Sunday, September 1, 2013

Valerie Miner talks about the incredible book she swore she wouldn't write: Traveling With Spirits

Valerie Miner is the award-winning author of 14 books, including After Eden, Range of Light, Winter's Edge, and more. Her newest book, Traveling with Spirits is about her odyssey through Northern India and the Midwest section of the United States, as she explores religion, politics, international aid, human failings and innate goodness. It's a remarkable book, and I asked Valerie if she would write something about it for the blog. Thank you so, so much, Valerie.

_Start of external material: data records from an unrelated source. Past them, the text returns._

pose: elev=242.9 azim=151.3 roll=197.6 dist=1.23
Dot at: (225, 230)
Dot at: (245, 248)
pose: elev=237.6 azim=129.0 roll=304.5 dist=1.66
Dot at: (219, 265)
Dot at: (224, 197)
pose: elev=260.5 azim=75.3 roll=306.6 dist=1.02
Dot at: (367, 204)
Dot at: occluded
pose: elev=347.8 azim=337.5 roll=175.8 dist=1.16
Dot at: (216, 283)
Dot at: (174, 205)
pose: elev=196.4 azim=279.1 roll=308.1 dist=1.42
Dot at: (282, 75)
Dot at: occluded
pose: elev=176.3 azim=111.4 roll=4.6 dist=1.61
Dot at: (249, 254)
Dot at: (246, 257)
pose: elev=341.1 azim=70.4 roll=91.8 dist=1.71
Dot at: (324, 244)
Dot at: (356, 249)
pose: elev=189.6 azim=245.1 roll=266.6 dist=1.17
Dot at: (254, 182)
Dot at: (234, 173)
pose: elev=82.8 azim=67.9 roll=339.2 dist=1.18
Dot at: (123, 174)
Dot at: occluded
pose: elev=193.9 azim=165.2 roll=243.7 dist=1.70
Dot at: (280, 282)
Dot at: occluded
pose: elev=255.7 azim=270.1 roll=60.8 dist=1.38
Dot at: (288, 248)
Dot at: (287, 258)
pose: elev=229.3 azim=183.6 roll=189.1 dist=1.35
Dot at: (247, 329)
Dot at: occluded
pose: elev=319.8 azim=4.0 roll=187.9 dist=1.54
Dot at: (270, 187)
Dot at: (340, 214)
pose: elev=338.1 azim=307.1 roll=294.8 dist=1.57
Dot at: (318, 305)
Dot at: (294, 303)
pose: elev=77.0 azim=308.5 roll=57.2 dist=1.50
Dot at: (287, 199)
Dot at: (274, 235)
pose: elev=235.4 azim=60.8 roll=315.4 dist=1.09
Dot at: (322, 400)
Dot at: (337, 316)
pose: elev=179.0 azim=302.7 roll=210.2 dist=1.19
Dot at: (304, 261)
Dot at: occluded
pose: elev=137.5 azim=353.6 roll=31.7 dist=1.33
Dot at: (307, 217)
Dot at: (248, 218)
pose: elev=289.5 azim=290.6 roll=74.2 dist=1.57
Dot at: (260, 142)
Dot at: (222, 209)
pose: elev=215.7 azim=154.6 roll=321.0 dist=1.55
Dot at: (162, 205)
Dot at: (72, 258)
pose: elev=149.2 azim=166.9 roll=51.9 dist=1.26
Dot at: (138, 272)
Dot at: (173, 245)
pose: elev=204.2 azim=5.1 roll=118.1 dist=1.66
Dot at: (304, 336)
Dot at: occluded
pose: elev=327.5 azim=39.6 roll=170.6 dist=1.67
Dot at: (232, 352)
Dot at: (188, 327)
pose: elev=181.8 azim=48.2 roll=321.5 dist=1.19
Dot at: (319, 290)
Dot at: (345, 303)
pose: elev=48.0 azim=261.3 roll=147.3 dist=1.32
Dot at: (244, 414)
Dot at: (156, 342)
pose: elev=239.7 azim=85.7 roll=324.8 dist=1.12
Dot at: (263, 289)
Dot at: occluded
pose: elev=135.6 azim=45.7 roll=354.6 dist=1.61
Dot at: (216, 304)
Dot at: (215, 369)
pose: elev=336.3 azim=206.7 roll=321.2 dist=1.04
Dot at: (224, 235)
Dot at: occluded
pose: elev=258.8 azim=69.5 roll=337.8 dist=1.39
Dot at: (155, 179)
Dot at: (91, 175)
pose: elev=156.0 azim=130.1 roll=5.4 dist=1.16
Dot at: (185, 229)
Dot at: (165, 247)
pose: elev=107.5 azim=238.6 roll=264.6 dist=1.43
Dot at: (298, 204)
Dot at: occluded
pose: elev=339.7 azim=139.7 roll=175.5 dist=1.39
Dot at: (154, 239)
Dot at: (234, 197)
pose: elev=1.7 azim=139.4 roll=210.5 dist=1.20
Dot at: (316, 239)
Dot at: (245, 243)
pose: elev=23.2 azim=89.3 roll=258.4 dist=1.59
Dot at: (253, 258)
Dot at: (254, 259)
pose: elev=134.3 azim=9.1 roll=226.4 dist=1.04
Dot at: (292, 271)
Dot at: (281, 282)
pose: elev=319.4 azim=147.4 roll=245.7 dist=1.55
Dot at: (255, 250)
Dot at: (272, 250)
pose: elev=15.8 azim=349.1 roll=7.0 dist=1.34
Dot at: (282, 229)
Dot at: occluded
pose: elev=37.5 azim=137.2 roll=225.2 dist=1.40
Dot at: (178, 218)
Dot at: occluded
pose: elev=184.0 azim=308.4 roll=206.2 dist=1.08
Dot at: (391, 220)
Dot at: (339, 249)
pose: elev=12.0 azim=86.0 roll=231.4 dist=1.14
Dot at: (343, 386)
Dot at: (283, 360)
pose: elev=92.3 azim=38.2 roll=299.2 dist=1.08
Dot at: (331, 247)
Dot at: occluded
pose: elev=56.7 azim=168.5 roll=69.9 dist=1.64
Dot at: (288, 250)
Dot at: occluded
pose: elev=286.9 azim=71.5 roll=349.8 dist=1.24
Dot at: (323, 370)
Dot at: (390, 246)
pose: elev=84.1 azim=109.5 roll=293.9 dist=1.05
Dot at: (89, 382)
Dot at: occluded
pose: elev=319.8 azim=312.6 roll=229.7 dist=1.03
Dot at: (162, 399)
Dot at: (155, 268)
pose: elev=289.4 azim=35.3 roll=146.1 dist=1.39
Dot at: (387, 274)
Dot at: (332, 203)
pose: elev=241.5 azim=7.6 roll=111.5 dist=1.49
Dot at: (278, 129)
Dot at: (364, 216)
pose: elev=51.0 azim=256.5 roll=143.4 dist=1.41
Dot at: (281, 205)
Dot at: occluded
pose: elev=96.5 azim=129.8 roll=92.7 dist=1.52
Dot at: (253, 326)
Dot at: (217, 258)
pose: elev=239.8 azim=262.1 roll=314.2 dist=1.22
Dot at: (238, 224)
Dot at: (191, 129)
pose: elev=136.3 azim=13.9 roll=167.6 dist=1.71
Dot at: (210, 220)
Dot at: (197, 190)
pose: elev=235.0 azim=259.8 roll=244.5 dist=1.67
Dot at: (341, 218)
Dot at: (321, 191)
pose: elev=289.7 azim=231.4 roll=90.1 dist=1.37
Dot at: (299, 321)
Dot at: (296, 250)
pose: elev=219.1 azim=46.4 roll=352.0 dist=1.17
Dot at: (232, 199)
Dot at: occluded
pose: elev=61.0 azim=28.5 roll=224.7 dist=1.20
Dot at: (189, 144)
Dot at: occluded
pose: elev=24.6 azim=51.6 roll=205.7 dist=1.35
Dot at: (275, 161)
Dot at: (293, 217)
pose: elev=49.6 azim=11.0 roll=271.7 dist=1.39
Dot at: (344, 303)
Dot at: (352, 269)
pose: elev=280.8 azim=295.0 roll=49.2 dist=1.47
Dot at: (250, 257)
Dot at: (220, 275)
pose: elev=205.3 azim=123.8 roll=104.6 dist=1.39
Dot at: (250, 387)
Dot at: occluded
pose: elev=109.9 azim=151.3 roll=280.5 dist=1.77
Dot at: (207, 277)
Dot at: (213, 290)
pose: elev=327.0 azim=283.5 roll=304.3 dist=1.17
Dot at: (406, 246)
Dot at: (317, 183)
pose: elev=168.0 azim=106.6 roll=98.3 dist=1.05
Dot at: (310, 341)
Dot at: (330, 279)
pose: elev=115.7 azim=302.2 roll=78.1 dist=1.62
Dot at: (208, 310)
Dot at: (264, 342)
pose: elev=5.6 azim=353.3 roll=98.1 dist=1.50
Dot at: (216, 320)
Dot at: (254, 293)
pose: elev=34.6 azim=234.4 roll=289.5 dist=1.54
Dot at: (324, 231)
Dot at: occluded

I'm so honored to host you here.

Traveling with Spirits is a book I swore I wouldn’t write.  
But friend after friend said, “Of course your next novel will be set in India.” 
“Oh, no,” I replied, “I’m not going to expropriate someone else’s culture.   There are plenty of good Indian writers.”
I fell in love with India on my first trip there in 1988.  Since then, the astonishingly diverse landscapes, the colors of the textiles, the spice of the foods, the music of the languages and most of all my good friends in Calcutta, Bombay and Delhi kept drawing me back.  
Every visit has involved teaching (including a six month Fulbright in 2000) at such places as the University of Calcutta, the University of New Delhi, the University of Himachel Pradesh.  Mumbai University, the University of Rajasthan, Uktal University, North-Eastern Hills University and many other schools.  And with every return I made new friends who made the next trip even more compelling.
I “knew” India, not as an Indian, but as an outsider.  A lifelong traveler, I have spent 10 years of my adult life abroad.  As much as I “knew” about India, I knew even more about the life of an expatriate.  Now I saw a way I could spend more time there—in my imagination.   
I began with three short stories, “Veranda,” “Always Avoid Accidents” and “The Fall,” published them in literary journals and in my fourth collection of short fiction, Abundant Light.  The response was very heartening about each story from Indian and American readers.  “Veranda” won the McGuinness Ritchie Prize for the year’s best fiction in the Southwest Review.  Then it won a $25,000 McKnight Arts Grant.  I started to play with some ideas for Traveling with Spirits.
One particular interest was the Catholic Church and its dubious role in developing countries.  As a formerly active, but now totally lapsed (or collapsed), Catholic who had traveled a lot in developing lands, I had deep concerns about cultural imperialism.  
OK, India and the Catholic Church and an expatriate.  Suddenly Monica emerged—the family physician from Minneapolis who gets fed up with her clinic‘s uncompassionate triage treatment the greed of obdurate health insurance corporations.  She decides to practice medicine in a place where she might be more useful.   She opts for a Mission hospital in an Indian hill station, where she hopes to contribute and also to work in a more congenial atmosphere of colleagues with shared values.  Just as Monica is in store for big surprises, so too I found myself floundering in the land of the unexpected as I began to write. 
I always begin a novel by noting the things I know about the emotional, geographical, historical territory.  With Traveling, I reminded myself, I knew about being an expatriate.  I had spent long periods in India since 1988.  Of course I knew all about the Catholic Church.  I had friends who were doctors and had a good sense of how family practice clinics worked.
As I began the first draft, I discovered how much more I didn’t know.  I wound up reading many books about the history of Catholicism in India (which began with the arrival of Thomas, the Apostle, in Kerala in the year 50.)  Now there are almost 20 million Catholics in India (including Syriac Catholics and others).  I read memoirs and studies about religious mission hospitals.  The more I tried to write about Monica’s work as a doctor, I realized I had the most superficial knowledge of the work.  This sent me to memoirs of family practitioners, studies of insurance companies (very depressing) and papers about the particular diseases she would encounter in India.  I asked Indian friends to read the novel in draft to make sure it was appropriate, not appropriating.    I asked a Minneapolis doctor to read with an eye to any flub I may have made in representing her profession.  I returned to India three times during the writing of the book.  
Now, after a decade of two steps forward and one step back, the novel is published and this writer has learned a wee bit more about both the hubris and the humility involved in writing novels.

1 comment:

Jan Priddy, Oregon said...

This is a wonderful introduction to the writing process, to that awful question: Where do you get your ideas?

They do not drop from the sky, but must be earned, as Valerie Miner makes clear.